As presented by Christine Danel from the University of Bordeaux, the study recruited previously untreated people with HIV who had CD4 cell counts below 800 cells/mm³ without active tuberculosis. They were randomized them into 4 groups, taking ART and isoniazid according to the following multifactorial scheme:

The study went through a number of protocol revisions to reflect changes in treatment guidelines.

For ART, participants received either tenofovir, emtricitabine, and efavirenz; tenofovir, emtricitabine, and lopinavir/ritonavir (for pregnant women, those with prior nevirapine exposure for prevention of mother-to-child transmission and for those not using hormonal contraception); or tenofovir, emtricitabine, and zidovudine for those coinfected with HIV-2.

The primary study endpoint was a composite of severe HIV morbidity, defined as all-cause mortality, any AIDS-defining event, severe bacterial disease, and non-AIDS-related cancer.

The median CD4 count at study entry was 465 cells/mm³; 41% had a CD4 count above 500, 38% in the 350 to 500 range, and 21% below 350. 78% of study participants were women, with a median age of 35 years.

Participants were followed for a median of 29 months; during this period, 58% of those randomized to the WHO treatment arm became eligible for ART and started treatment, after a median of 14.8 months in the study. 90% of those randomized to receive IPT started taking it, and of these, 94% completed the 6-month course.

The study found that early antiretroviral treatment reduced the risk of severe HIV-related illness or death by 44%, and that IPT independently reduced the risk of severe HIV-related illness or death by 35%. Both reductions in risk were statistically significant.

Severe HIV morbidity endpoints (n=2056)

The most frequent severe events were TB and bacterial infections. As in the HPTN 052 study, a large proportion of the reduction in TB cases was in disseminated rather than pulmonary TB. Whereas there were 24 pulmonary TB cases in the WHO arm and 19 in the early ART arm, there were 33 disseminated TB cases in the WHO arm and only 9 in the early ART arm.

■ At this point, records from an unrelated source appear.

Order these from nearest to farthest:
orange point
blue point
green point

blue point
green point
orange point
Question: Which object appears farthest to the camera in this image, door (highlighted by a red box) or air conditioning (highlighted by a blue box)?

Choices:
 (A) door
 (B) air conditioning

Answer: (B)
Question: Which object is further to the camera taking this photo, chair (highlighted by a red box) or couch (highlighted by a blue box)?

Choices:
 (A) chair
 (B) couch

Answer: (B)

When severe events were analyzed only for those with CD4 counts above 500 cells/mm³, in order to rule out any possible bias of changes in treatment guidelines over time, the effect of IPT ceased to be significant, but the effect of early treatment remained exactly the same as in the full trial analysis. It reduced the risk of severe events by 44%.

Severe HIV morbidity endpoints in participants with baseline CD4 counts >500 cells/mm³

Grade 3 and 4 adverse events were significantly more frequent in the early ART group during the first 6 months of treatment, but thereafter they declined so that they were significantly less frequent (aHR 0.74; p = 0.003). This finding suggests that long-term drug side effects do not cause significant morbidity in people who start treatment early.

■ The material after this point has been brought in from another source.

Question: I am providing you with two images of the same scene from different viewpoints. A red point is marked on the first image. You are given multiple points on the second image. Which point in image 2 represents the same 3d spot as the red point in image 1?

Further analyses will be carried out to look at responses to treatment according to different CD4 counts at baseline.

The results of Temprano will lend support to the view that CD4 cell criteria for starting treatment should be dropped, and that the threshold for starting treatment should shift from a CD4 count of 500 to whenever the patient is ready to start, at least in lower-income settings where tuberculosis and bacterial infections are major causes of illness in people living with HIV. This is already the standard of care according to U.S. HIV treatment guidelines.

The START study of early treatment initiation will provide information about the risks and benefits of early treatment in developed world settings, where TB and bacterial infections do not cause substantial morbidity among people living with HIV. Results of the START study are expected in late 2016 or early 2017.

3/3/15

Reference

C Danel, RMoh, D Gabillard, et al. Early ART and IPT in HIV-Infected African Adults With High CD4 Count (Temprano Trial). 2015 Conference on Retroviruses and Opportunistic Infections. Seattle, February 23-24, 2015. Abstract 115LB.